No, the game should be altered by your methodology and approach, something the original did do right to a certain degree. Maybe you find the location of a target or rare item by conversing with the chatterboxes in a crowd, or maybe you break into a guard’s office to see where the hired goons seem to have been assigned to, and peak in through the windows to see what’s inside. The approaches you take will affect future missions, with those who decipher your tactics taking steps to prevent them, and those who are on your side trying to support you accordingly. If you kill the power to a building so that you might blend into the shadows, the next one you go for will have the fuse box under lock and key, because they heard about what you’re up to, you rogue. Of course, if you really work hard and take extra risks, you could conceal your approach after everything, and get to use it with hindrance again next time.

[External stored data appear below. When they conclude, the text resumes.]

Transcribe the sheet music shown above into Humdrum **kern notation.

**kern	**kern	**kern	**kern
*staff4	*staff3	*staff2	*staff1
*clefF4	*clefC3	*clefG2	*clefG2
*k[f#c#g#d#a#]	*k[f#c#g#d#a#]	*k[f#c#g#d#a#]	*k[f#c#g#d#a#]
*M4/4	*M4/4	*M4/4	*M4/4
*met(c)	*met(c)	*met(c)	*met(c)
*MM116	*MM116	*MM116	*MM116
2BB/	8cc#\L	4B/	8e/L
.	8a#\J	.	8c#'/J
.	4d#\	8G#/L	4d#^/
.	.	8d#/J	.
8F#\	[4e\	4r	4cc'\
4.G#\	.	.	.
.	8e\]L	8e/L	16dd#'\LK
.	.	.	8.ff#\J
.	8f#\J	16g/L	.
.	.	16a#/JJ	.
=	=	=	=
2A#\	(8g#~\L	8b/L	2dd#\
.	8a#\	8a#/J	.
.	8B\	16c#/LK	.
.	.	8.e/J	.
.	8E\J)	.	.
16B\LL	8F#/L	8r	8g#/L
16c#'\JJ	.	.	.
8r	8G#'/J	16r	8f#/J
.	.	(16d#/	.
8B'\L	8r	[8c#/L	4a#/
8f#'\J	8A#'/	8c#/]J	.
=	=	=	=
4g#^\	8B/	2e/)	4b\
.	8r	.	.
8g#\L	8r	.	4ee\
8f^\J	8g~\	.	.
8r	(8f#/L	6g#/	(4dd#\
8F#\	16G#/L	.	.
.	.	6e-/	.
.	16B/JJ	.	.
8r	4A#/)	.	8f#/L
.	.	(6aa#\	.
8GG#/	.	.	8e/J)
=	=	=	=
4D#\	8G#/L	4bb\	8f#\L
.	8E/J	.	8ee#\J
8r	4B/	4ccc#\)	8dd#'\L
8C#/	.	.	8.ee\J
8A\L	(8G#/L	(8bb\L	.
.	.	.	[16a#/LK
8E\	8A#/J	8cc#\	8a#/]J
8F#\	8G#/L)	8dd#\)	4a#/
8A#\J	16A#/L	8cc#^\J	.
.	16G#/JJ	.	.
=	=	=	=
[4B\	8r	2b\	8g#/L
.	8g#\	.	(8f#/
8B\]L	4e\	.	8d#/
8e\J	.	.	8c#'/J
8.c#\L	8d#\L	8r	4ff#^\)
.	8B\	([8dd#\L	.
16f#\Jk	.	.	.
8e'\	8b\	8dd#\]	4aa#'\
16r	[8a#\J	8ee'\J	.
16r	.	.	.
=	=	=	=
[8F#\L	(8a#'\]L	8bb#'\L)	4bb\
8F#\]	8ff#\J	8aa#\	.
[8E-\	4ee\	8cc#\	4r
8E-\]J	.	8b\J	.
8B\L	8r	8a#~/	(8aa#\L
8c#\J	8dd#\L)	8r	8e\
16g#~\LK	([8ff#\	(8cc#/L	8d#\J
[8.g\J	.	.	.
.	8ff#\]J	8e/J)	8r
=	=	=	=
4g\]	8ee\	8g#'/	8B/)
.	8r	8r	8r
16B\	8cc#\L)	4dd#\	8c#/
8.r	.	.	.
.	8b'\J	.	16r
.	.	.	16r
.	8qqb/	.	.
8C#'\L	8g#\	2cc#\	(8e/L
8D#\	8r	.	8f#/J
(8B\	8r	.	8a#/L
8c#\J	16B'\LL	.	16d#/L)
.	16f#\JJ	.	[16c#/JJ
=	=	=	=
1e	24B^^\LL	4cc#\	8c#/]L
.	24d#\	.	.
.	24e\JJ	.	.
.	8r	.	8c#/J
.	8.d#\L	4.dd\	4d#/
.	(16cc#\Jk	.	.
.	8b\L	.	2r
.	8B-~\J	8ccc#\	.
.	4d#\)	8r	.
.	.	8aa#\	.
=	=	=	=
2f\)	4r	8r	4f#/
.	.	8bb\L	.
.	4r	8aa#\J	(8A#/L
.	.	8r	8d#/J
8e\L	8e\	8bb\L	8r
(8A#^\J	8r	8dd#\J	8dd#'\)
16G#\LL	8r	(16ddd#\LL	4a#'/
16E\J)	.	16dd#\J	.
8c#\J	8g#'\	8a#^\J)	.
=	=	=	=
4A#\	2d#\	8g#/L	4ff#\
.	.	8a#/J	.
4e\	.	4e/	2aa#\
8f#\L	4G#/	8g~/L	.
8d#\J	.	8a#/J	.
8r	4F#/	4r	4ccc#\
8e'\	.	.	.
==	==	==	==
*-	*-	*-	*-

The social stuff also has a good template for how to converse and persuade others – the dialogue minigame in Deus Ex: Human Revolution, one of the best means of approaching persuasion in video game history. It would be easy to reimagine reading people as an Outsider power, and the rather terrifying Heart from the first game would actually have a use in the secrets it told you.


CONCLUSION

Like Zelda, Dishonored is a good game that doesn’t need a complete overhaul, just recognition of what work and what doesn’t. But whereas Zelda’s problem comes from a distinct reluctance to change or innovate for the better, Dishonored is too young a series to be guilty of that. What it needs is urging on for the stuff that it has already worked out how to do right, and the sense of discipline and focus to pick out what works and what doesn’t. Maybe the sequel next month will be good, maybe it won’t. But Arkane Studios, just remember that I’m happy to do some work for the next game, hmm? I’m the only freelancer who’ll take his hourly rate in Cadbury’s, you know.